He did not start out a conservative fighter.  He was no warrior when he first arrived on Capitol Hill in 1999.  Jim DeMint had replaced Rep. Bob Inglis in South Carolina’s 4th Congressional District.  Inglis had vacated the seat to run a losing race against Senator Ernest Hollins.
 
DeMint’s tenure started out like that of most freshmen congressmen — anonymous and committed to bringing home the bacon, much like Rep. Inglis who, when Senator DeMint moved up to the Senate, moved back into his old House seat until the tea party movement threw him out in 2010.
 
Something happened to DeMint though.  In a National Journal article last month, Michael Hirsh fingered the fight over No Child Left Behind, which DeMint originally opposed, but then ultimately supported.

## Dataset content
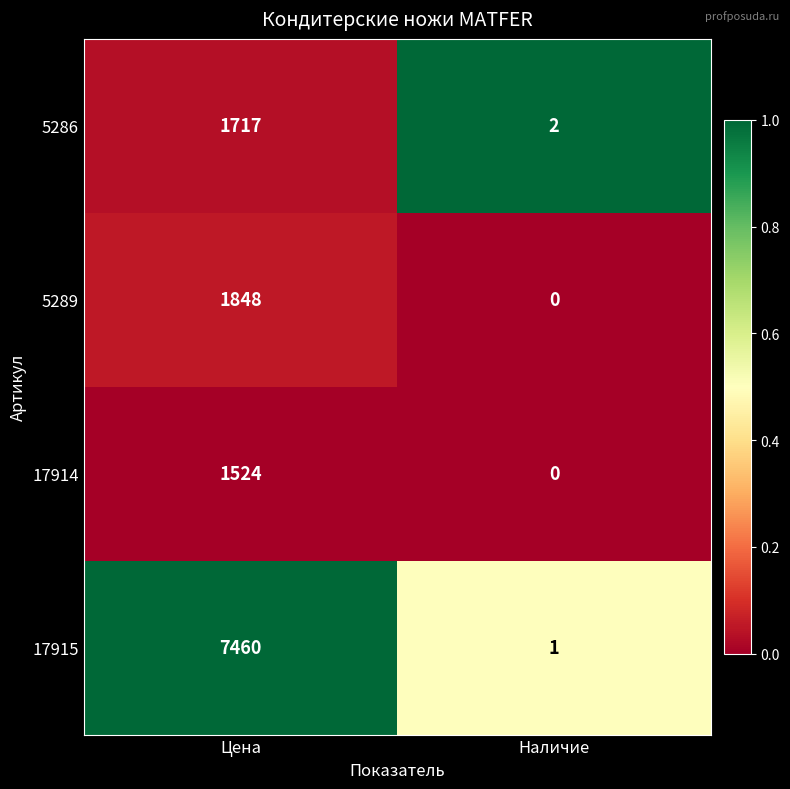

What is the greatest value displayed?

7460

## Explore the material
(1) From the passage on Jim DeMint, list every action it says DeMint himself took.
(2) Does each statement agree with the passage on Jim DeMint? Answer yes or no, and quote the words that decide it.
(a) DeMint came to Capitol Hill in 1999.
(b) DeMint backed No Child Left Behind from the beginning.
(c) Inglis kept his House seat past 2010.
(3) Continue the passage on Jim DeMint from its last sentence.

## Responses
(1)
- He first arrived on Capitol Hill in 1999.
- He replaced Rep. Bob Inglis in South Carolina's 4th Congressional District.
- He moved up to the Senate.
- He originally opposed No Child Left Behind.
- He ultimately supported No Child Left Behind.

(2)
(a) Yes: "when he first arrived on Capitol Hill in 1999"
(b) No: "which DeMint originally opposed, but then ultimately supported"
(c) No: "until the tea party movement threw him out in 2010"

(3)
Among the conservatives who cooled on Bush was Sen. Jim DeMint. DeMint recalled that Bush told him, at a White House meeting back in 2001, when the South Carolinian was a second-term House member, that Bush would fight for “flexibility” for state charter schools as part of his new federal education program, No Child Left Behind, according to a DeMint aide, who requested anonymity because he wasn’t authorized to speak to the press. DeMint was then far from the small-government agitator and tea party champion he has become. But the Bush plan disturbed DeMint, and he decided to vote no—until the president called him in and said, “Jim, I promise to get this [state flexibility] back in conference. But I need you not to make an issue of it on the House floor,” the aide recalled. “DeMint said, ‘OK, Mr. President, I’ll trust you.’ But Bush didn’t even lift a finger to get it in conference.”
 
For DeMint, it was the beginning of a decade of disappointments in his president and his party, as he gradually became more alienated from the GOP leadership.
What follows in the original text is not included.